DUNCAN: I wanted to make sure it didn’t look like we were taking it lightly. I didn’t want them to suddenly look like they were dressed too fashionably, too frivolously, and wearing things they couldn’t afford. I just always wanted to make it feel real. There were times when Halina had moved cities and was trying to pass Aryan and had to look a certain way for her job. So, she was earning money and she did get some new clothes,  I would be careful to restrict them. So she only had a few pieces, and they would be worn over and over.

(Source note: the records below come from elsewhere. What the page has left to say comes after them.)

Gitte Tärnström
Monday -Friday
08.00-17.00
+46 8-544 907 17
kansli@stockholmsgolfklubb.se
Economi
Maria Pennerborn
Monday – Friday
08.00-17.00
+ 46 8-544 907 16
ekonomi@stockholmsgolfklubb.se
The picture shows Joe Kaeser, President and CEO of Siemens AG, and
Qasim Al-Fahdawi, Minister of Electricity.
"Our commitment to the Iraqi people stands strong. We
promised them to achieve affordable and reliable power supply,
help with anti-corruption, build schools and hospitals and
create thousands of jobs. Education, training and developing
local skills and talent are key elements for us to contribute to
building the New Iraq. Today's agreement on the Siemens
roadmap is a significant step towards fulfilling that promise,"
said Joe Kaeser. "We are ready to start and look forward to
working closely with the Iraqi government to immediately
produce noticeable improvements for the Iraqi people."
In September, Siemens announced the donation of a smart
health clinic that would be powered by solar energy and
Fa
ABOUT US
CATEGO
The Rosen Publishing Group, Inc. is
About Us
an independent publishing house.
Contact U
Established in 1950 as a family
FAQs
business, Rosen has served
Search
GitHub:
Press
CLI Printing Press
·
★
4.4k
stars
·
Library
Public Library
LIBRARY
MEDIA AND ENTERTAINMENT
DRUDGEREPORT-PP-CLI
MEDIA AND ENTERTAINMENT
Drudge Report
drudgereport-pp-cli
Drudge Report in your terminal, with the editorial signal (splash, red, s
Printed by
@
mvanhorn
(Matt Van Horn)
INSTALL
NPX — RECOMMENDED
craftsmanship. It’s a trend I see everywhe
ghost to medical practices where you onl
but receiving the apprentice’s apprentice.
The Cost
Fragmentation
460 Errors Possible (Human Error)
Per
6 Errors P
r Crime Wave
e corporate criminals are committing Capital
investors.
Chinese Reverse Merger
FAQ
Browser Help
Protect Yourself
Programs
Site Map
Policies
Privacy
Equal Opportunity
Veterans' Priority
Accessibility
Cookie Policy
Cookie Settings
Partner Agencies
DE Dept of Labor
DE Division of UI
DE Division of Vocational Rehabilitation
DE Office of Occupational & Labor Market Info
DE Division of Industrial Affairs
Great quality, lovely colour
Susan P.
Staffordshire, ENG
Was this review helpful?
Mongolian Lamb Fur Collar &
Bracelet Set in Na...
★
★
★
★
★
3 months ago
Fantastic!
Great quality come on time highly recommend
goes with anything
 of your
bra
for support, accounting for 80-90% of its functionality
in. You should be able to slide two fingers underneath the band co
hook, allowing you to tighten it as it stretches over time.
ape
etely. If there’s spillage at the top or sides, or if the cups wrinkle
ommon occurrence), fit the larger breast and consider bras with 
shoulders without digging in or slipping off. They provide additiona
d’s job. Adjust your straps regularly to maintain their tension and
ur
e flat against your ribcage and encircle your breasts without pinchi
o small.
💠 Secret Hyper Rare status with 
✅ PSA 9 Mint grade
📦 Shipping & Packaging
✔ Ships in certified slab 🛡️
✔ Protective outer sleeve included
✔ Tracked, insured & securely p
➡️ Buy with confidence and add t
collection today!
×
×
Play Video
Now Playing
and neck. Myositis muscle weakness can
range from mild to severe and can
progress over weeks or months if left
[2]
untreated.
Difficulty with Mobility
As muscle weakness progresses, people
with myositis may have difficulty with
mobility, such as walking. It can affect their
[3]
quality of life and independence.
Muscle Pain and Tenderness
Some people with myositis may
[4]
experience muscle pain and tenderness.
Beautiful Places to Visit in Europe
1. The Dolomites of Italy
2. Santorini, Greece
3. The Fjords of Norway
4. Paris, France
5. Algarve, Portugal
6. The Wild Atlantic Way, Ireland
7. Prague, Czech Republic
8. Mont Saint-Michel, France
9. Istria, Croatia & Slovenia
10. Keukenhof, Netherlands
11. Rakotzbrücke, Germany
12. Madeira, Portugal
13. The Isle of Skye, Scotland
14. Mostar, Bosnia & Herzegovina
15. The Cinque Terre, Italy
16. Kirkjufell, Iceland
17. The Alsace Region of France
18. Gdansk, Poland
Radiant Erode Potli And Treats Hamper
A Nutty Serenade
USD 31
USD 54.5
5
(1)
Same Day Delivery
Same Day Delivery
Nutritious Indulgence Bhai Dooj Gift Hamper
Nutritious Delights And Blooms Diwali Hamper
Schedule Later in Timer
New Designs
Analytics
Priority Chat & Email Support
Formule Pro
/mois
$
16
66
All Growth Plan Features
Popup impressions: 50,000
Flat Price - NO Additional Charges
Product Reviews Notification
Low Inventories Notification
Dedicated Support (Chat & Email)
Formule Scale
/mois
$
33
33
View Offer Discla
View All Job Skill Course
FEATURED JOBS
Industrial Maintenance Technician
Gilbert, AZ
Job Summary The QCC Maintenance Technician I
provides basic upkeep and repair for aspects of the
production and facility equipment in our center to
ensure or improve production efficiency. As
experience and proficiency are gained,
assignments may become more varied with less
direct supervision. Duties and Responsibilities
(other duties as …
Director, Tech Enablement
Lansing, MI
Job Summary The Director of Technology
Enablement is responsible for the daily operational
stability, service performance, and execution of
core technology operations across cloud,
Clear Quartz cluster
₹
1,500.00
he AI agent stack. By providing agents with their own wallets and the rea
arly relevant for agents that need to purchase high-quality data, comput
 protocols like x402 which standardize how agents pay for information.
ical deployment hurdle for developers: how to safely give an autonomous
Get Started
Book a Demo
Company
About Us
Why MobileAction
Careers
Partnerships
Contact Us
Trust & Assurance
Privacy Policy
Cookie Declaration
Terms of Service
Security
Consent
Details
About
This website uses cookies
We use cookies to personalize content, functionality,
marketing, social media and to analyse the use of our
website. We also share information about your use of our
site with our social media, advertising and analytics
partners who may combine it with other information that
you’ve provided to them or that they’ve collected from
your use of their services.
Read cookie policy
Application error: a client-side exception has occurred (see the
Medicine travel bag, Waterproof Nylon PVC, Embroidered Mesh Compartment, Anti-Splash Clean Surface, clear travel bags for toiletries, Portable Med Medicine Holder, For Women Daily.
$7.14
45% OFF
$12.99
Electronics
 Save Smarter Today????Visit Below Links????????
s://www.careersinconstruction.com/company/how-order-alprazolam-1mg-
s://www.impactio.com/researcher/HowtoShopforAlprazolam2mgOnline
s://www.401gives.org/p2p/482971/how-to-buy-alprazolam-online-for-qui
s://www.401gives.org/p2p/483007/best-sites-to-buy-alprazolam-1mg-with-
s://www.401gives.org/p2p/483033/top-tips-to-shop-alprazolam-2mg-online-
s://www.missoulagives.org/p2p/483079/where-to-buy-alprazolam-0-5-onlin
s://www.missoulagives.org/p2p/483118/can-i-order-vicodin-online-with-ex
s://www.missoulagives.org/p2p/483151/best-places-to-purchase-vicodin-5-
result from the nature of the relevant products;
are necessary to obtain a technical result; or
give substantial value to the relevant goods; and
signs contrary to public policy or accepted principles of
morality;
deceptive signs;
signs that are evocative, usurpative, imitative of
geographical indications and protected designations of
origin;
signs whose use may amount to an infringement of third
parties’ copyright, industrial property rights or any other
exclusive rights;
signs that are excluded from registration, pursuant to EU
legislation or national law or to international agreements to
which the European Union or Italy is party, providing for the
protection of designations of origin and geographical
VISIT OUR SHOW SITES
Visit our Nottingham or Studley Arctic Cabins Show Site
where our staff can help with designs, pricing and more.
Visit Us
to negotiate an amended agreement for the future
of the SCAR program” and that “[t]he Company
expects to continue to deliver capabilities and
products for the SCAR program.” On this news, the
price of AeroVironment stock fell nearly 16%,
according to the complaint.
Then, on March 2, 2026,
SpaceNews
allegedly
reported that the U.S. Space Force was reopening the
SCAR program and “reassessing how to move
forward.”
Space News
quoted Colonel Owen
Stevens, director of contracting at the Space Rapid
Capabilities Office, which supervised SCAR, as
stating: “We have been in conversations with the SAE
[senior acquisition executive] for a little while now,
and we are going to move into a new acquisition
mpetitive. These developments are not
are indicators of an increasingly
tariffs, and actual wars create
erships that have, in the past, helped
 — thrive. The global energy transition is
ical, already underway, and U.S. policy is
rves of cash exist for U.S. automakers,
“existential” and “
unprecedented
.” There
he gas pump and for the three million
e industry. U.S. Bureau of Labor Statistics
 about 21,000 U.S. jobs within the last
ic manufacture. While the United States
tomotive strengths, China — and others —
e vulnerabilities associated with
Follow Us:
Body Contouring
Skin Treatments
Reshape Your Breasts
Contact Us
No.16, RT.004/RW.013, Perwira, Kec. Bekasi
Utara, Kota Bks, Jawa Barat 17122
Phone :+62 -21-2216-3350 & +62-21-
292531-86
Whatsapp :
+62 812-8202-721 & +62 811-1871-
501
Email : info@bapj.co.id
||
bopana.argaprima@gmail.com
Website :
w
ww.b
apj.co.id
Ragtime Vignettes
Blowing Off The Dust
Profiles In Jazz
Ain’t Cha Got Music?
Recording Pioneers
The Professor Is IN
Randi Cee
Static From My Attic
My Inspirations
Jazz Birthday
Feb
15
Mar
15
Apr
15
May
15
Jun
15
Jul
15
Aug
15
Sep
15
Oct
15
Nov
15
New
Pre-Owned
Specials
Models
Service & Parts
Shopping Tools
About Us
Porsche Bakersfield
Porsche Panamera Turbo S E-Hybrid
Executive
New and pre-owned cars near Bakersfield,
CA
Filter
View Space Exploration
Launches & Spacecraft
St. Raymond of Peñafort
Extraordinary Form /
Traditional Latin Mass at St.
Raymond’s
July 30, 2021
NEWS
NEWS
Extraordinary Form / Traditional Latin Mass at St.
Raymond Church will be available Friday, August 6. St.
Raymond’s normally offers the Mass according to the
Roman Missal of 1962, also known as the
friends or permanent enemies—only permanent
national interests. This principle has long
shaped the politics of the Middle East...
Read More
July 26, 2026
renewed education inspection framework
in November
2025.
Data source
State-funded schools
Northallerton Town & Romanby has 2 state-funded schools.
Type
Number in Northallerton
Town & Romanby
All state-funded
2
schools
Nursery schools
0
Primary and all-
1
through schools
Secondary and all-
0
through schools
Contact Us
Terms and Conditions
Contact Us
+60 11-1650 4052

KING: It’s interesting because there she’s passing as Aryan, it’s important she blends in. It looks like she can afford the same things everyone else can, but because she’s not Aryan, and there are so many other moving pieces that she’s dealing with. She’s trying to get false papers, so she’s spending money in other ways. There’s so much restriction in her real life that others don’t know about. She’s trying to look normal as possible and trying to blend in, while taking care of what really matters. Of course, she’s doing her hair every day and she’s putting on a nice blouse as best she can. She’s making sure she looks clean and fed given the circumstances. It’s all these things and, as she goes on, we see Halina become a ghost of herself, whether that be in health, appearance, hair or clothes.

Joey, you mentioned how stepping into costume helped you. How did that completed look with hair and makeup help you tap into Halina?

KING: It was so helpful because you start prepping for something and you’re doing as much prep as you can, but you haven’t seen what you look like. I went to Romania and we knew we were going to be dyeing my hair lighter and my eyebrows and that was quite a change. There are different versions of Halina and she’s ever evolving. But each piece it’s so interesting because the clothes help you get there and they help you stay there and you can evolve with them. She thinks she’s looking cute with the beat field outfit and then this beautiful gray, all of a sudden, becomes somber gray. It’s such a beautiful outfit, and then it becomes this outfit that symbolizes something horrible to me.

Coats were a staple of Halina’s wardrobe.